# [ESTRATTO DEL DOCUMENTO]
● ● ●

Quello che le mancava, come lei stessa ha asserito, era il contatto diretto con il pubblico e non per “interposta persona”. Ha deciso quindi di cimentarsi in un romanzo la cui copertina mi aveva decisamente fuorviata: una bambina dall’aspetto dolce e timido che tiene in mano un palloncino.
Mai avrei immaginato che la trama fosse riferita al genere recensito su Contorni di noir e la stessa Carla mi ha fatto cambiare idea.
Di questo le dico grazie, visto che fin dalle prime pagine vi è una scorrevolezza di scrittura che conquista e, protagonista, è proprio la bambina: in un supermercato di Roma, dove un uomo chiamato “Smilzo” (del quale non si saprà il nome vero neanche alla fine) si è recato per procurarsi qualcosa da mangiare, entra un rapinatore piuttosto maldestro – che tra l’altro non si fila nessuno – il quale, dopo un momento di incertezza, riesce a rubare qualche soldo dalla cassa di una commessa, lasciandosi dietro una donna morta, una bambina che pare essere rimasta sola e tanti interrogativi.
Il barbone senza fissa dimora nella capitale da almeno 5 anni, il quale aveva assistito alla scena, cerca di allontanarsi prima che la polizia lo fermi per interrogarlo come testimone della rapina, ma la bambina si appiccica a lui come carta moschicida e non c’è verso di allontanarla.
Capisce che quel soldo di cacio di circa tre anni è rimasta sola e immagina che la donna morta sia la madre. E fra mille peripezie – compreso un brutto ceffo che cerca di rapire la piccola – riesce a scappare per le vie di Roma.

● ● ●

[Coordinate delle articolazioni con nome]
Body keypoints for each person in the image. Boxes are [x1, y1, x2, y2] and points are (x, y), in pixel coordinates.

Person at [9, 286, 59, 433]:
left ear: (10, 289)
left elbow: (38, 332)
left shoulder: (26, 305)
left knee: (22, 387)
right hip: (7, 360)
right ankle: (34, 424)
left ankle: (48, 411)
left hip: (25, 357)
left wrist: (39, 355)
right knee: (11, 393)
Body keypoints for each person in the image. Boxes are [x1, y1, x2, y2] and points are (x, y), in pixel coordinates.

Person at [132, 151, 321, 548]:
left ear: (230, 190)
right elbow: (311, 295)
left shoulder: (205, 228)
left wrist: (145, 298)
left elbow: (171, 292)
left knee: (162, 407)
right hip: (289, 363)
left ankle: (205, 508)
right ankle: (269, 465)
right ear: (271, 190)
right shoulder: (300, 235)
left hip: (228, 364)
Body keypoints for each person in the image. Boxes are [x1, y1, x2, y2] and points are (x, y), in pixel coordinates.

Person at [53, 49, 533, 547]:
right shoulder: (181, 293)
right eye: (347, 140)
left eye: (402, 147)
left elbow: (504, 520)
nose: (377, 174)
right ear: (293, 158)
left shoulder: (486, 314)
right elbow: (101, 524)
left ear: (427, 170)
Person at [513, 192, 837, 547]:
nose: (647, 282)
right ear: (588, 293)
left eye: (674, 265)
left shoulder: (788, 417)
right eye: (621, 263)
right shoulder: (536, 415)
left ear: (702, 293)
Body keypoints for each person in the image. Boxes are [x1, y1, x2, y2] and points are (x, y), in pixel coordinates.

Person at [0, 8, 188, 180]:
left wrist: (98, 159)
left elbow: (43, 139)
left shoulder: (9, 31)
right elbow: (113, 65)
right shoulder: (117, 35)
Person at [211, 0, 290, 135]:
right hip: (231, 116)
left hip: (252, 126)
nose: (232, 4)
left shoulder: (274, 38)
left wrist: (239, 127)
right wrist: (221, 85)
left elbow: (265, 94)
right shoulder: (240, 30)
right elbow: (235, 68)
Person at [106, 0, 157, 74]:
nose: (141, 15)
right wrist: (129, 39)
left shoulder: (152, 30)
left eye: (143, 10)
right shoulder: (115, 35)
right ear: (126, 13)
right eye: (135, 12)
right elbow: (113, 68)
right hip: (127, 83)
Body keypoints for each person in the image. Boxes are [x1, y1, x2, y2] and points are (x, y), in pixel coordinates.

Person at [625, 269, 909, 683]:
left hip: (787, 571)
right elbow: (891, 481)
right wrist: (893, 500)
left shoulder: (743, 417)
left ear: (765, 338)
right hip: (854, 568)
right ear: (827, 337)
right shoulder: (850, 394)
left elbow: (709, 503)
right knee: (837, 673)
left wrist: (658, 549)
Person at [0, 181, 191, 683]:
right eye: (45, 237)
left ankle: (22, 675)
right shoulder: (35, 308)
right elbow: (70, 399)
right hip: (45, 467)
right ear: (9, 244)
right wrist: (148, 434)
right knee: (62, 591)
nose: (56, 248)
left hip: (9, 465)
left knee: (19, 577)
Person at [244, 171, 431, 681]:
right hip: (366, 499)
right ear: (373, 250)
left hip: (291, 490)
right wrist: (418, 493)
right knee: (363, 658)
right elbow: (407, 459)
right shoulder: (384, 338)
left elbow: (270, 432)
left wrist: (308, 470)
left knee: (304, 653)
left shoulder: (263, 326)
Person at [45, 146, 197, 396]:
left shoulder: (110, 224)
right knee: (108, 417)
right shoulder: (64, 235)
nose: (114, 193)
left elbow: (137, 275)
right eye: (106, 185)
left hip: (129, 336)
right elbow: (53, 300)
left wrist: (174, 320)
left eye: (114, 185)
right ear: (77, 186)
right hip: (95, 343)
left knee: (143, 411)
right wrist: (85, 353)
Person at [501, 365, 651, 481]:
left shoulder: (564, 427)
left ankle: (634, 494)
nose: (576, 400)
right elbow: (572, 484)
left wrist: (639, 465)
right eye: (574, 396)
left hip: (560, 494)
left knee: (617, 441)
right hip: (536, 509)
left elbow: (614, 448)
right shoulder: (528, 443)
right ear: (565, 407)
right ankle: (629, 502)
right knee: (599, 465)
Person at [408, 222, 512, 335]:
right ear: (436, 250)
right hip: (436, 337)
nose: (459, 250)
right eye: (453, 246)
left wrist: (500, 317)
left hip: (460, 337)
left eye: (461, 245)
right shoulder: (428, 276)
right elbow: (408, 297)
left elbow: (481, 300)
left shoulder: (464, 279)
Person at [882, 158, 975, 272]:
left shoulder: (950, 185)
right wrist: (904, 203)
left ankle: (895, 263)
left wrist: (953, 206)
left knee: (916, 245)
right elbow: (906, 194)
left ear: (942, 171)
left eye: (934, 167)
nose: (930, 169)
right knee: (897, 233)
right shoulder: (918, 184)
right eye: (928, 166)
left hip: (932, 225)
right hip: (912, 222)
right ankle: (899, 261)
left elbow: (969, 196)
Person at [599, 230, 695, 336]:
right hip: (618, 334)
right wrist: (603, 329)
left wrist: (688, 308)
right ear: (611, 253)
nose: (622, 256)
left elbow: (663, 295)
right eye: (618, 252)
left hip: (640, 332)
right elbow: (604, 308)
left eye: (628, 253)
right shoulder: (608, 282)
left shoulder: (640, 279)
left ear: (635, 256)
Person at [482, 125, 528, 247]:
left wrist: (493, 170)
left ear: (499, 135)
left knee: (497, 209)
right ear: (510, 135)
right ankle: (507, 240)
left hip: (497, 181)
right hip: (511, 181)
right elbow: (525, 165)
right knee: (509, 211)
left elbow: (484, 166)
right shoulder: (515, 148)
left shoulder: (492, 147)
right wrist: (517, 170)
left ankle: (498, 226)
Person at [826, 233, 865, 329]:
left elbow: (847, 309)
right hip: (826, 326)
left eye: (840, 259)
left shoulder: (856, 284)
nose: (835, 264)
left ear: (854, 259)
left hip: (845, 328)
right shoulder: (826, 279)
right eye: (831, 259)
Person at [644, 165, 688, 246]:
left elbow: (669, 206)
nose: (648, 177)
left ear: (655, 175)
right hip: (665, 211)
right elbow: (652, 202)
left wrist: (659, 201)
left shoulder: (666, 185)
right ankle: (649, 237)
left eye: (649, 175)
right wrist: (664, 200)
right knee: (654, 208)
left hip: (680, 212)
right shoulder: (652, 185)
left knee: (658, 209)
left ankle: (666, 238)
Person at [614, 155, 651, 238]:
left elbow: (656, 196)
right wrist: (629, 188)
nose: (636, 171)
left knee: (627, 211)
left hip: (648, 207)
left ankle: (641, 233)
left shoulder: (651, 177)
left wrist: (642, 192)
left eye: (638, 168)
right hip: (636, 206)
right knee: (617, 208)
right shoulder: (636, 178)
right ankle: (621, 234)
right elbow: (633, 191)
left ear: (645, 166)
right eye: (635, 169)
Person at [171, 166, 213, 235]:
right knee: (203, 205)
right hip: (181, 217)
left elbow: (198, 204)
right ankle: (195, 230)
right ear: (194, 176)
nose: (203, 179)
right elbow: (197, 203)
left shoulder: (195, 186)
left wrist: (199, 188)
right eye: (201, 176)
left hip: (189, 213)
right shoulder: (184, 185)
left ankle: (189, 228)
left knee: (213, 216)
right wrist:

● ● ●

# [COMPITI DA SVOLGERE]
1/ Nella recensione del romanzo, che cosa tiene in mano la bambina raffigurata in copertina?
2/ Prosegui la recensione del romanzo dopo l'ultima frase riportata.

# [RISPOSTE AI COMPITI]
1/ Un palloncino.

2/
Smilzo era socio di uno studio finanziario. Per “costruire la sua carriera” c’erano voluti anni, per distruggerla un paio di mesi. Gli era rimasto qualche vecchio carico pendente, piccoli reati finanziari. “Cosette amministrative”.
Capisce immediatamente che c’è qualcosa di più dietro la morte della donna nel supermercato e intuisce che la bambina è il mezzo per arrivare a capirci qualcosa. E fra preti, criminali, finanzieri e un chihuaua parlante, si arriverà al commovente epilogo di questa storia.
Lo stile di Carla Vistarini è canzonatorio, disarmante. Una bambina che sa ripetere solo una parola: “F-f-…gulo!” e che solo per questo fa sorridere, un uomo che ha dedicato i suoi anni per arricchirsi di denaro e circondarsi di gente che alla prima difficoltà gli ha girato le spalle. Così distanti per età ma uniti per difendersi dal male.
L’autrice racconta una metropoli indifferente alla violenza e una società improntata spesso all’illecito arricchimento. Ma è anche un messaggio di speranza, di rinascita.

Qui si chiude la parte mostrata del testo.